## Work instruction
Arrange everything from the line containing "## :beetle: Bugs" down to the line containing "- No touchy!", both included, as a JSON list of strings with one string per line and blank lines omitted.

## Data for processing
▶

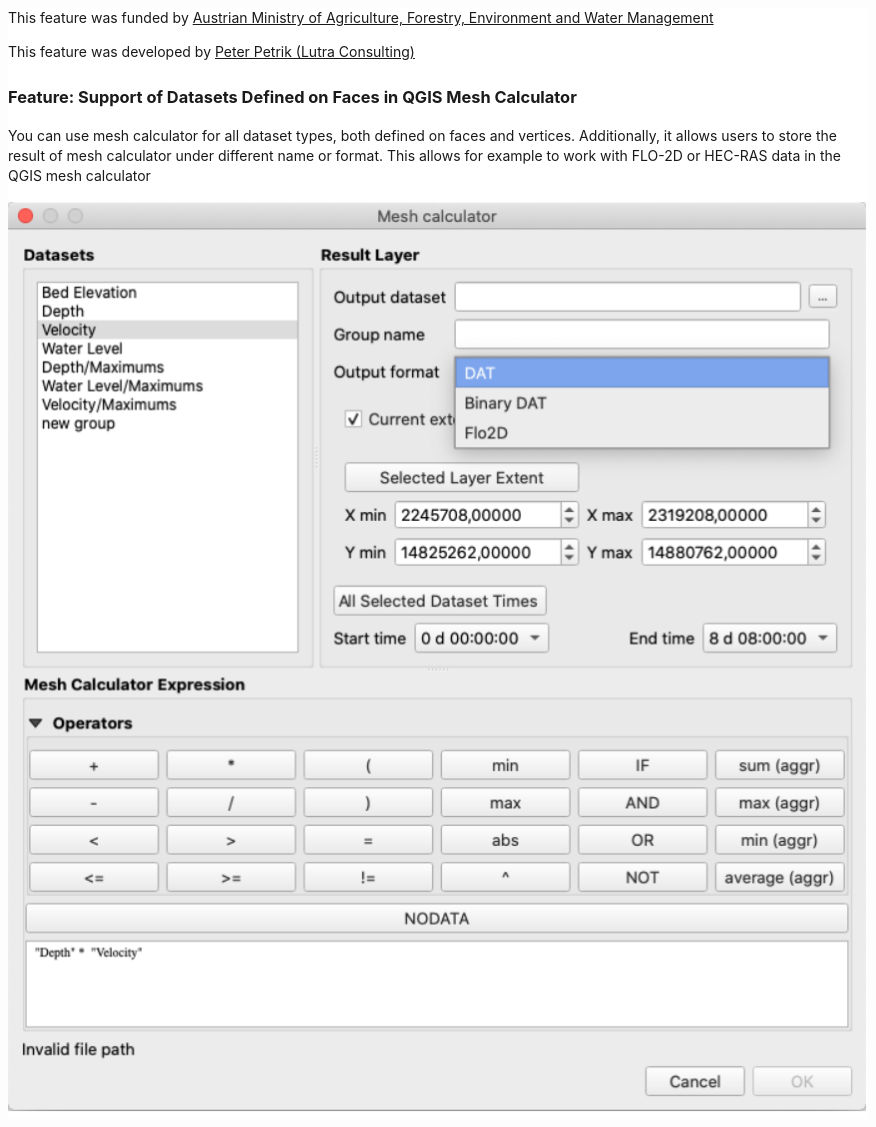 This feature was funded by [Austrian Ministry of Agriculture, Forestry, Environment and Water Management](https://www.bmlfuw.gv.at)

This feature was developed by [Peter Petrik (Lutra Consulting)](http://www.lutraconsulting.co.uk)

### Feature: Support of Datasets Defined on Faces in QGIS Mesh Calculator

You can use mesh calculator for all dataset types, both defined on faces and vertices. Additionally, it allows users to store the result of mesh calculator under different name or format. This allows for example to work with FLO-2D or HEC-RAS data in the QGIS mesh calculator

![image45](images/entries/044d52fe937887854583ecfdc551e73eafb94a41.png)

◀
▶

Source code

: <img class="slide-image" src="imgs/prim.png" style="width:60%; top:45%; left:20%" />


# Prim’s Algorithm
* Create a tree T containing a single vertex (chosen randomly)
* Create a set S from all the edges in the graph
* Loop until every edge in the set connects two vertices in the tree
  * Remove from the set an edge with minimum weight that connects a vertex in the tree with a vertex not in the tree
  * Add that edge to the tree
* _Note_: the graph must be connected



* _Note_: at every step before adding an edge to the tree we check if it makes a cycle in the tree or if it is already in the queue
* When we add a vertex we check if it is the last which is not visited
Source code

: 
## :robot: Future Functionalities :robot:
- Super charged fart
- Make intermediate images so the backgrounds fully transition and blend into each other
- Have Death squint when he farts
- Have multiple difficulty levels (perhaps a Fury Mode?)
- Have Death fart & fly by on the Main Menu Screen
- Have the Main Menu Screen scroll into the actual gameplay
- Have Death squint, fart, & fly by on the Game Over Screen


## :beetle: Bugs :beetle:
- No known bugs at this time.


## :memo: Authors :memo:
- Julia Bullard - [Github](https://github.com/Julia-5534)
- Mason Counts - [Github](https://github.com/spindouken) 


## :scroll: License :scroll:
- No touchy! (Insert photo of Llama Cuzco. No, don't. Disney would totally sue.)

◀
▶

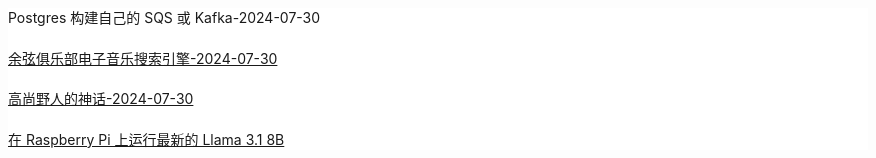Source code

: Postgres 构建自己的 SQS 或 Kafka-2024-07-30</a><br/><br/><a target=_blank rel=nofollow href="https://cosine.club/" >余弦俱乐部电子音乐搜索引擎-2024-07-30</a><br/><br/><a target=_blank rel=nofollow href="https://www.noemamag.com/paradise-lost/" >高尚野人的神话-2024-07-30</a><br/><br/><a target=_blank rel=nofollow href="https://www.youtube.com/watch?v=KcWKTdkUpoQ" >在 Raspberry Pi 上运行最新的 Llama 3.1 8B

◀

## Exercise response
[
  "## :beetle: Bugs :beetle:",
  "- No known bugs at this time.",
  "## :memo: Authors :memo:",
  "- Julia Bullard - [Github](https://github.com/Julia-5534)",
  "- Mason Counts - [Github](https://github.com/spindouken) ",
  "## :scroll: License :scroll:",
  "- No touchy! (Insert photo of Llama Cuzco. No, don't. Disney would totally sue.)"
]